The House passed a version of the bill in January, by a vote of 255-170, that requires Health and Human Services to negotiate with drug makers.

The Bush administration has threatened to veto the House bill, and a White House spokesman said Friday that the president wasn’t inclined to support the Senate version.

“Clearly from what we’ve seen from the legislation it doesn’t make sense,” spokesman Tony Fratto said. “The Hippocratic oath says you should do no harm, but this bill at the very least does no good, and very well could do harm.”

Medicare Part D, initiated last year as part of the federal health insurance program for the elderly and disabled, covers most or all of the cost of prescription drugs, depending on the plan.

Under Part D, insurers deal with the pharmaceutical industry and receive a federal subsidy for administering a drug plan. Participants can choose among several plans.

The Senate bill, introduced by Majority Leader Harry Reid, Nevada Democrat, requires insurers that operate Part D drug plans to share price data with Congress.

Proponents say the proposal isn’t unique, citing a Veterans Affairs program in which the agency negotiates directly with pharmaceutical companies.

Critics rebut that argument by saying the VA model includes a much more limited list of prescriptions than offered by most private insurers under Part D.

Republican leaders say benefits of the bill are overstated. They point to Congressional Budget Office reports that show negligible savings under the Senate and House proposals.

“This is bad for Medicare beneficiaries and other consumers alike,” said Sen.
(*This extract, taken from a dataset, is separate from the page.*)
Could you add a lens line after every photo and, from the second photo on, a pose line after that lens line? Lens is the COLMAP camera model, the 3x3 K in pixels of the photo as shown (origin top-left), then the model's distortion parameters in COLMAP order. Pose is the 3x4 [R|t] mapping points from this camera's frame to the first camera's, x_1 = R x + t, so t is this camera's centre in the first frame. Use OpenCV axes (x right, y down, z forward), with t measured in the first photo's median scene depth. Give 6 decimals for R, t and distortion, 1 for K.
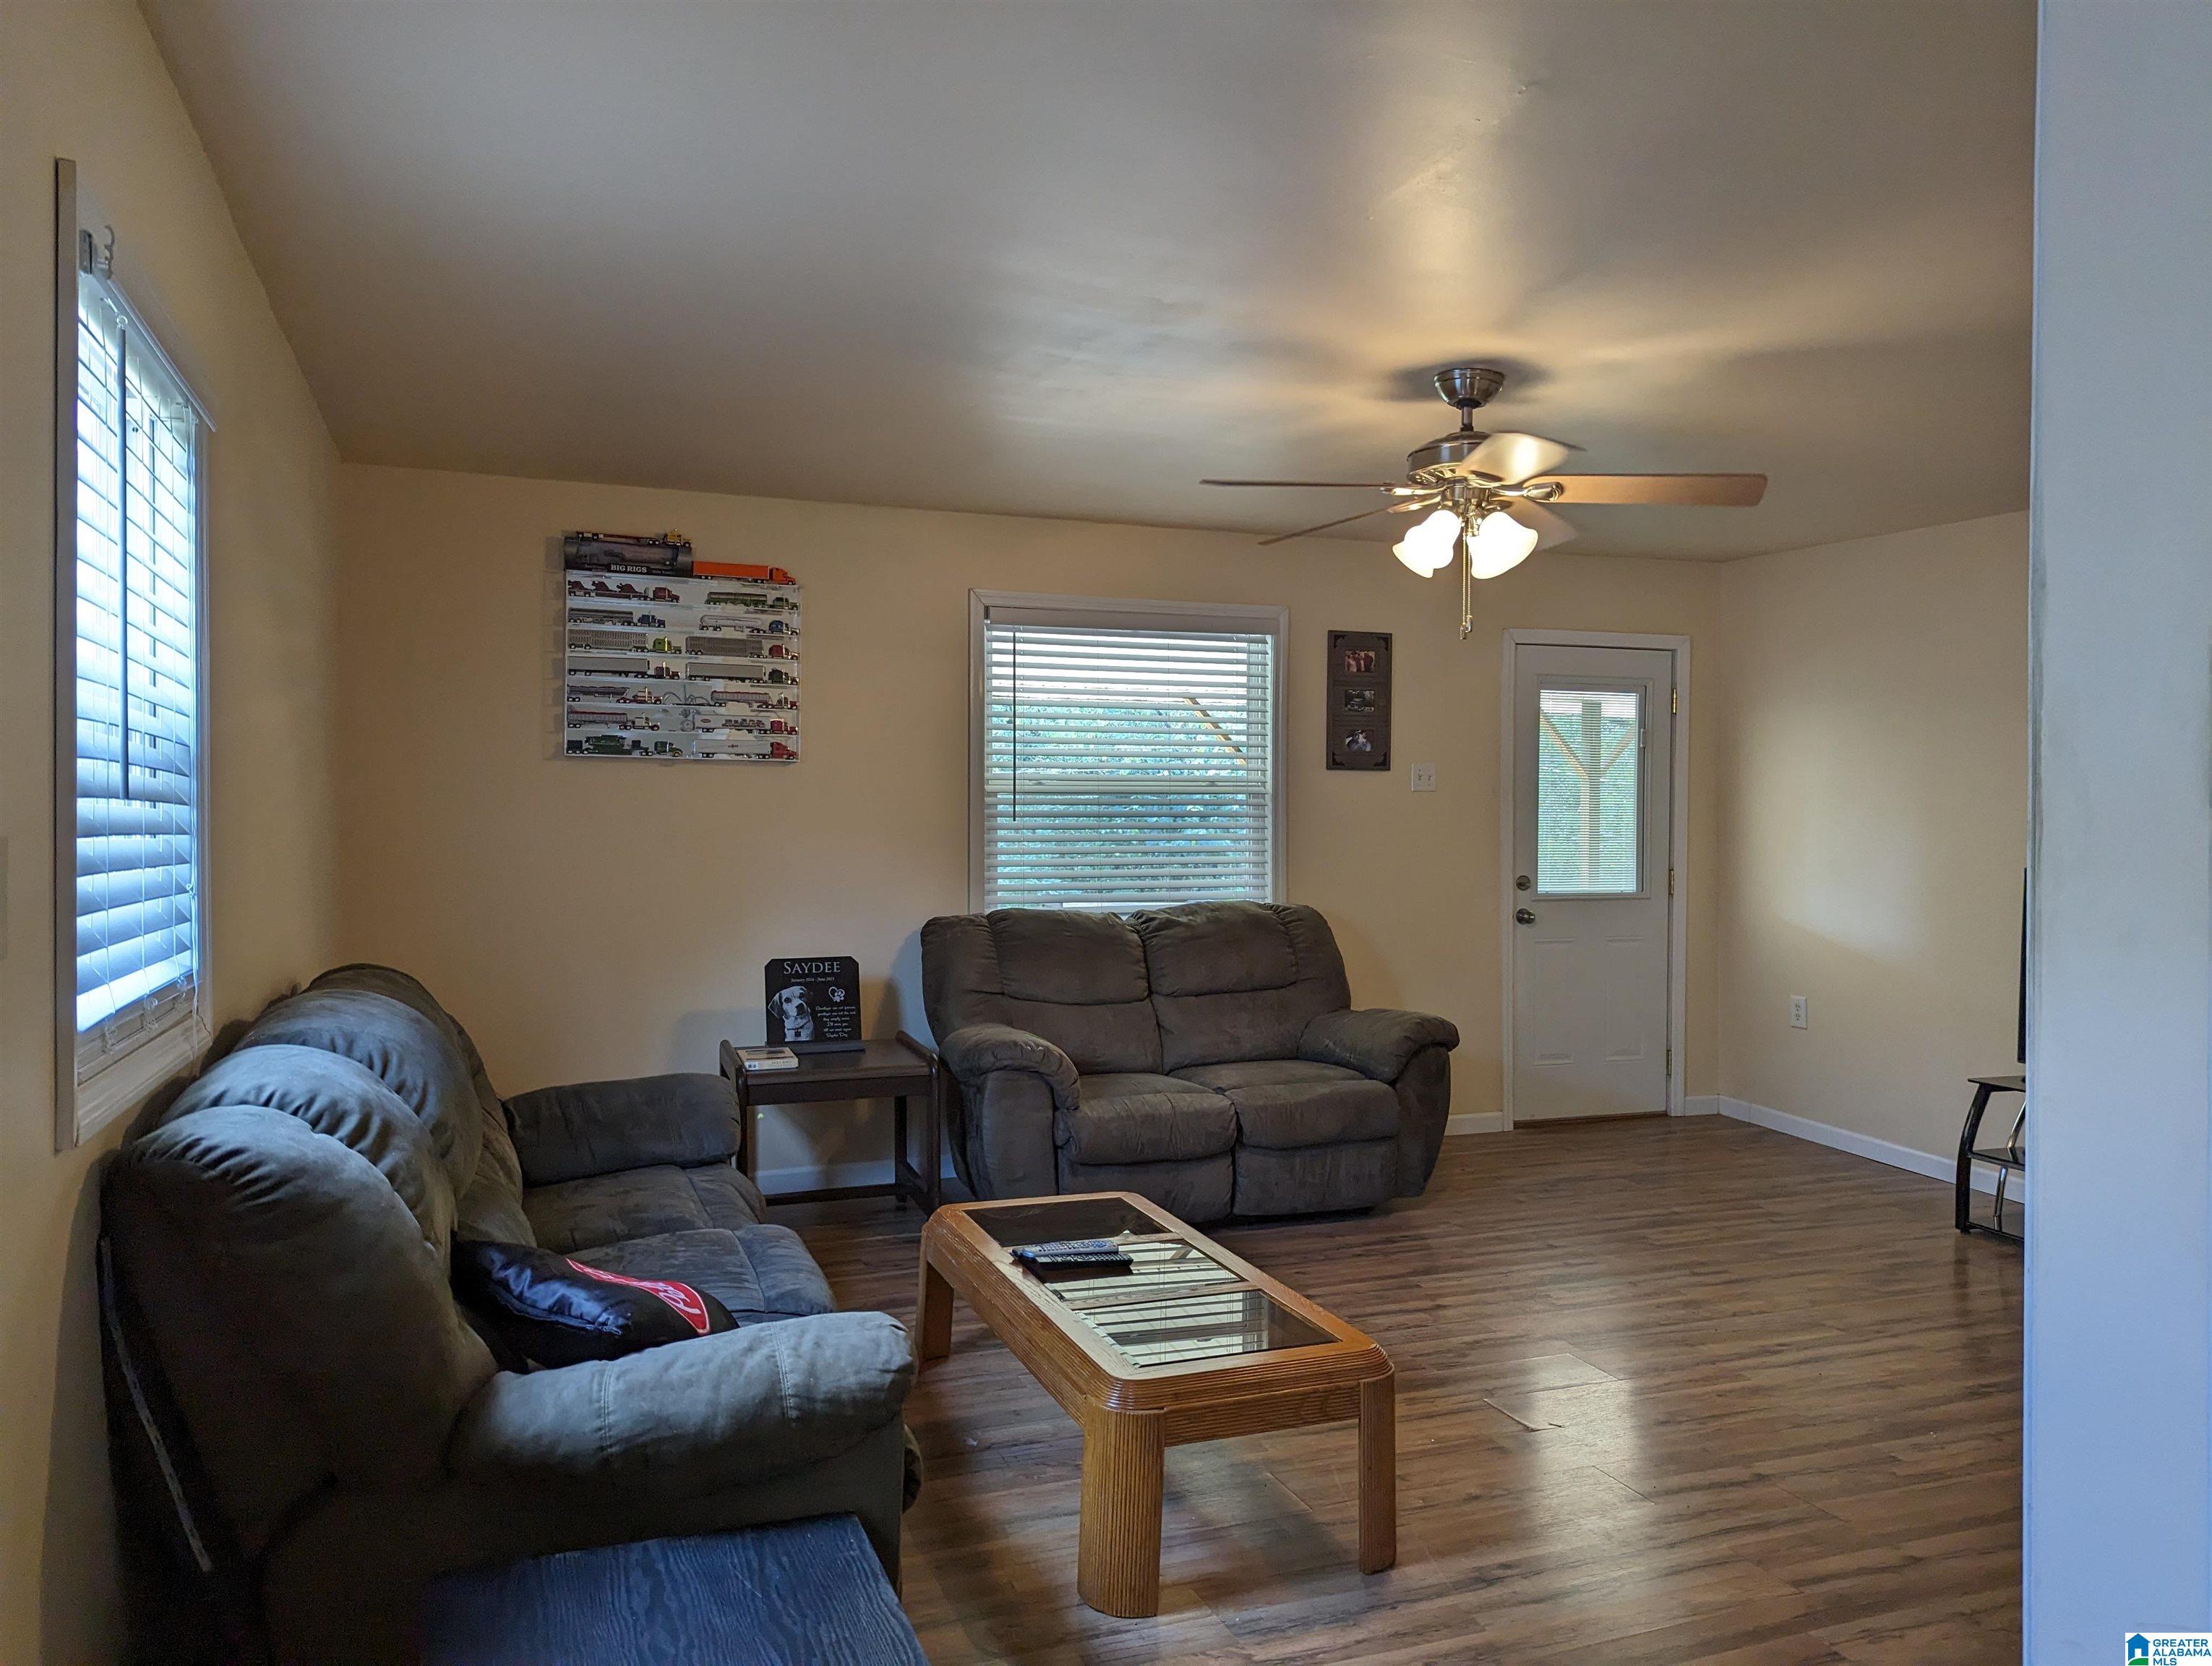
lens RADIAL K [[1566.7, 0, 1074.5], [0, 1566.7, 800.0], [0, 0, 1]] dist [0.054923, -0.037527]
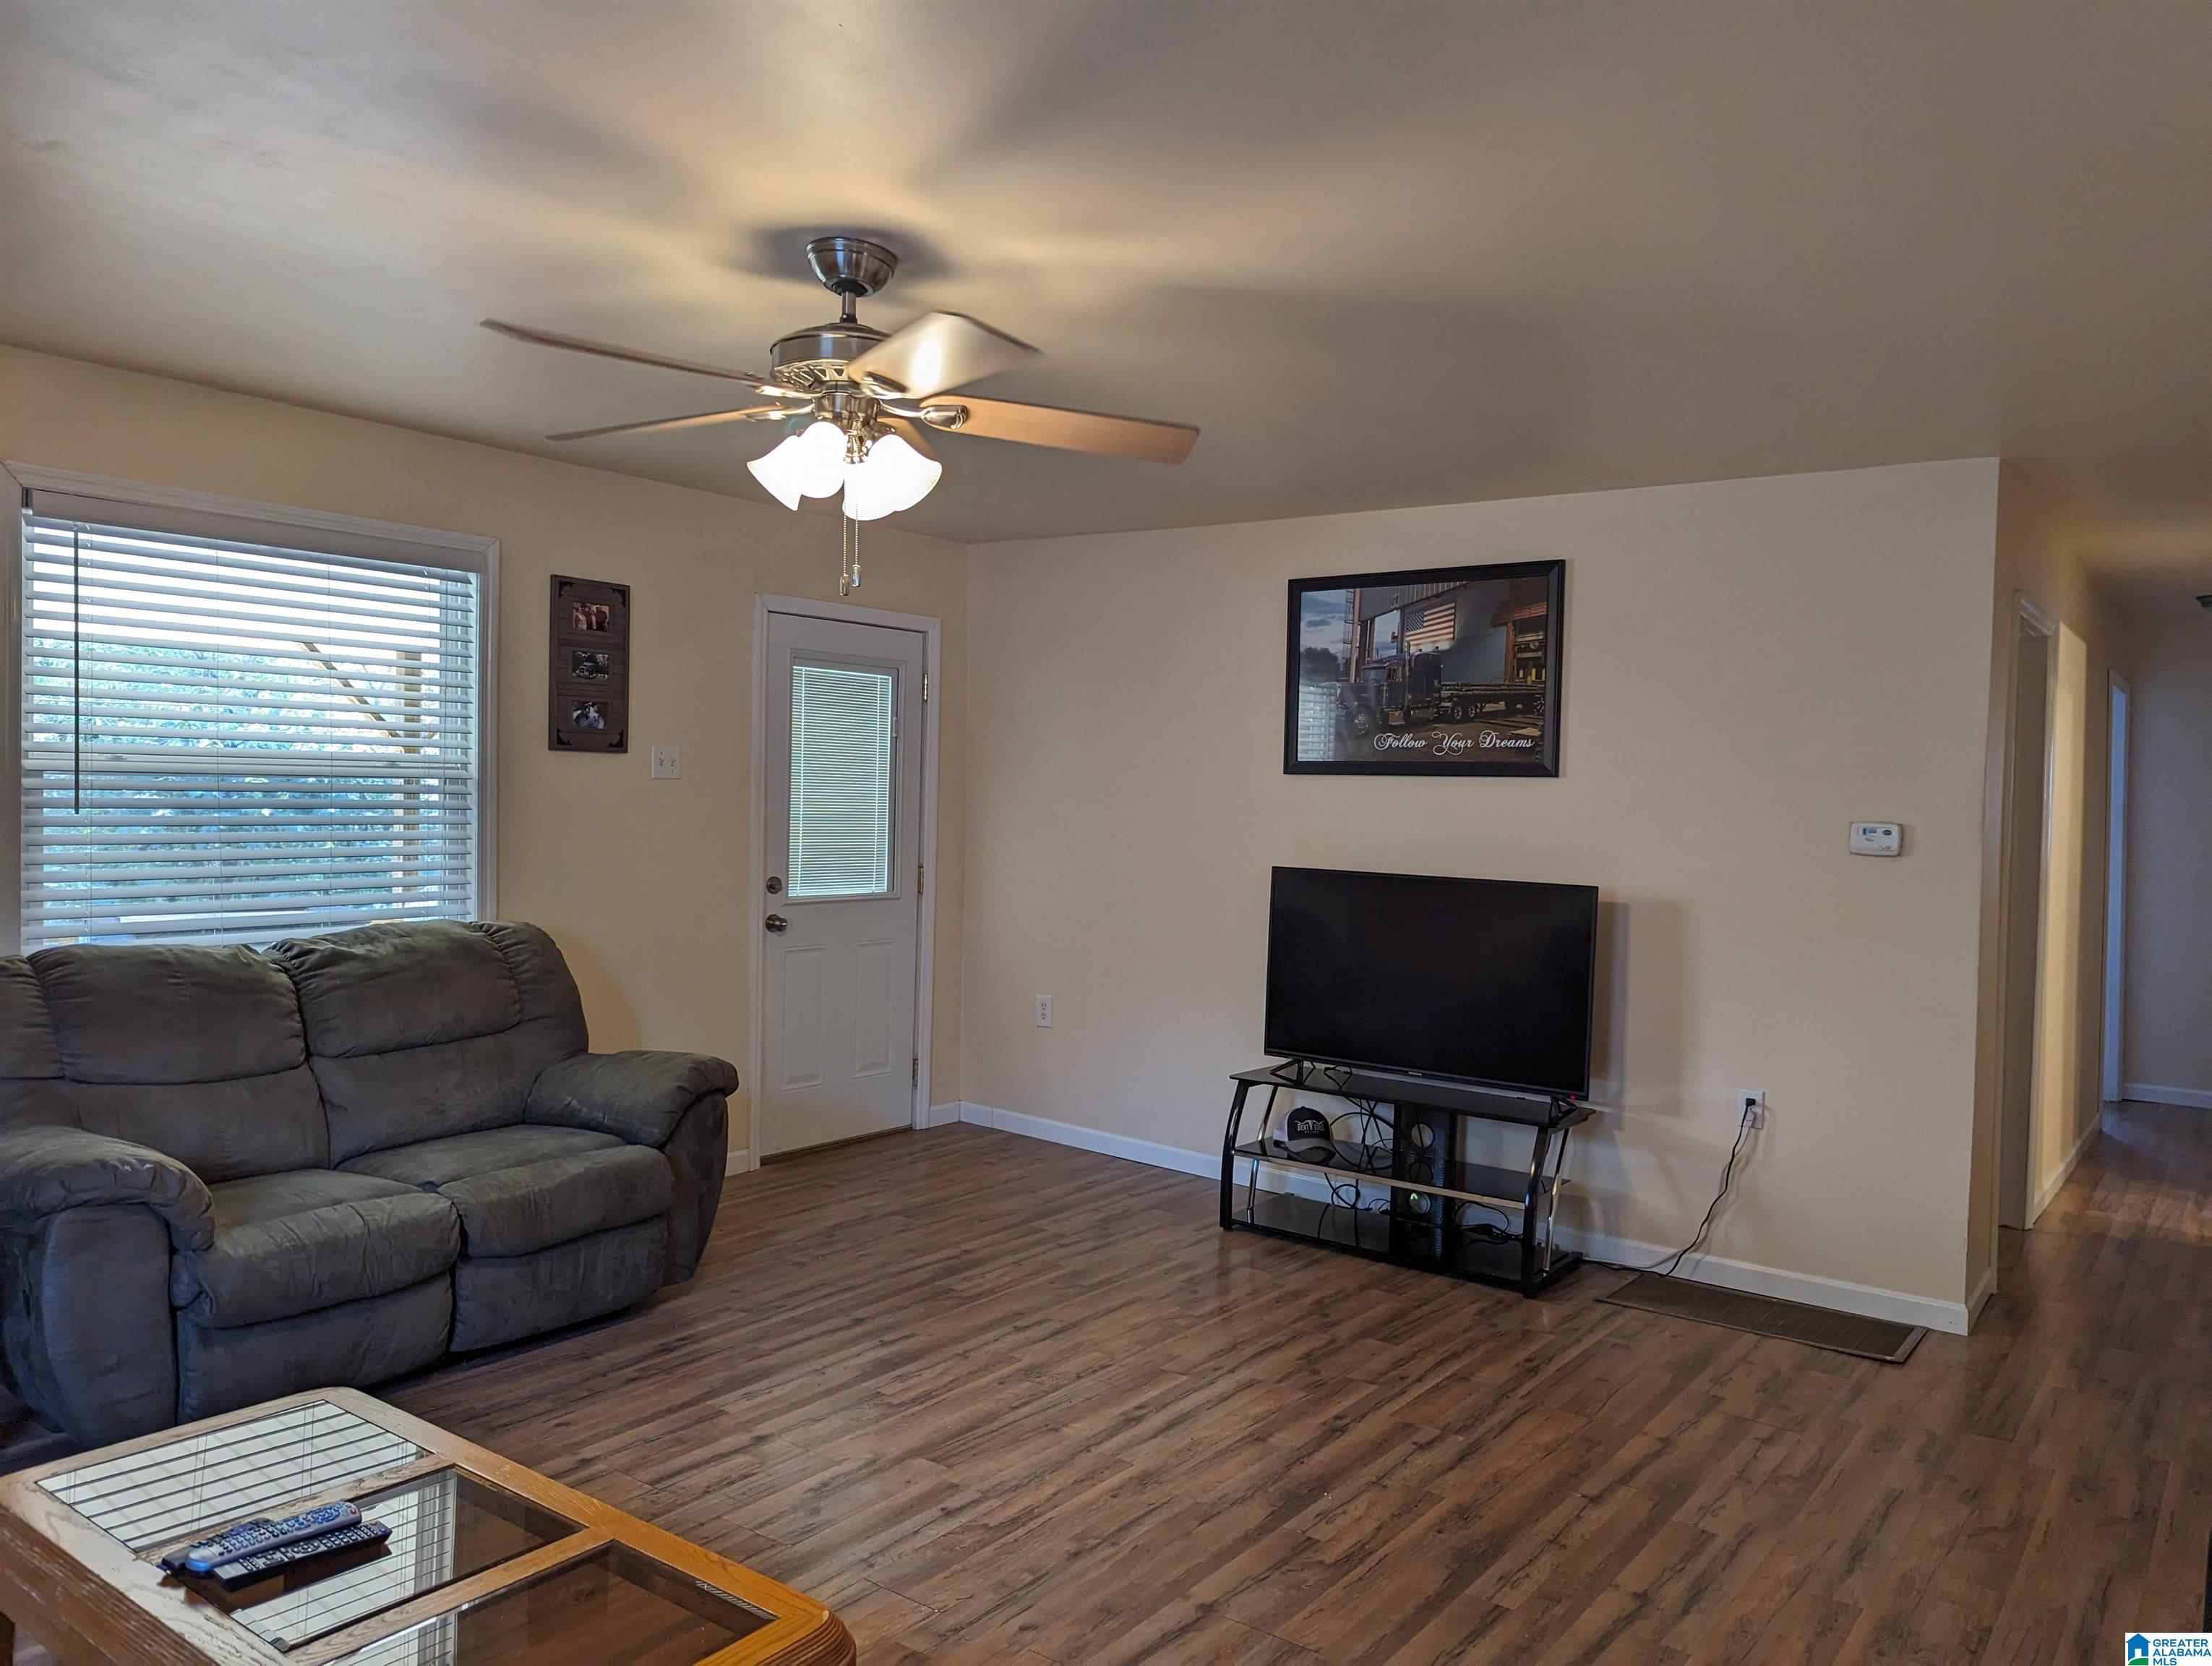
lens RADIAL K [[1566.7, 0, 1112.0], [0, 1566.7, 813.9], [0, 0, 1]] dist [0.054923, -0.037527]
pose [[0.834079, 0.004308, 0.551628, -0.051615], [-0.017806, 0.999659, 0.019116, -0.008861], [-0.551358, -0.025767, 0.833871, 0.216024]]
Charles E. Grassley of Iowa, the ranking Republican on the Senate Finance Committee. “A government takeover of Medicare plans’ successful negotiations with drug companies is not the answer.”

Critics of the legislation say that forcing manufacturers to sell drugs at a lower cost for seniors will increase prices for others as the companies try to regain lost profits. If profit margins shrink, they say, manufacturers will be less inclined to invest money into research and development of new drugs.

“We have already implemented a plan that is working. We don’t need meddling for the sake of meddling or a new system conjured up for political convenience,” said Sen. Michael B. Enzi, Wyoming Republican.

Mr. Baucus said accusations that the bill would force the health and human services secretary to impose price controls or set drug prices are disingenuous.

“We want the [health and human services] secretary to be able to check under the hood, and if there is a problem, we want the secretary not to be barred from doing something about it,” he said.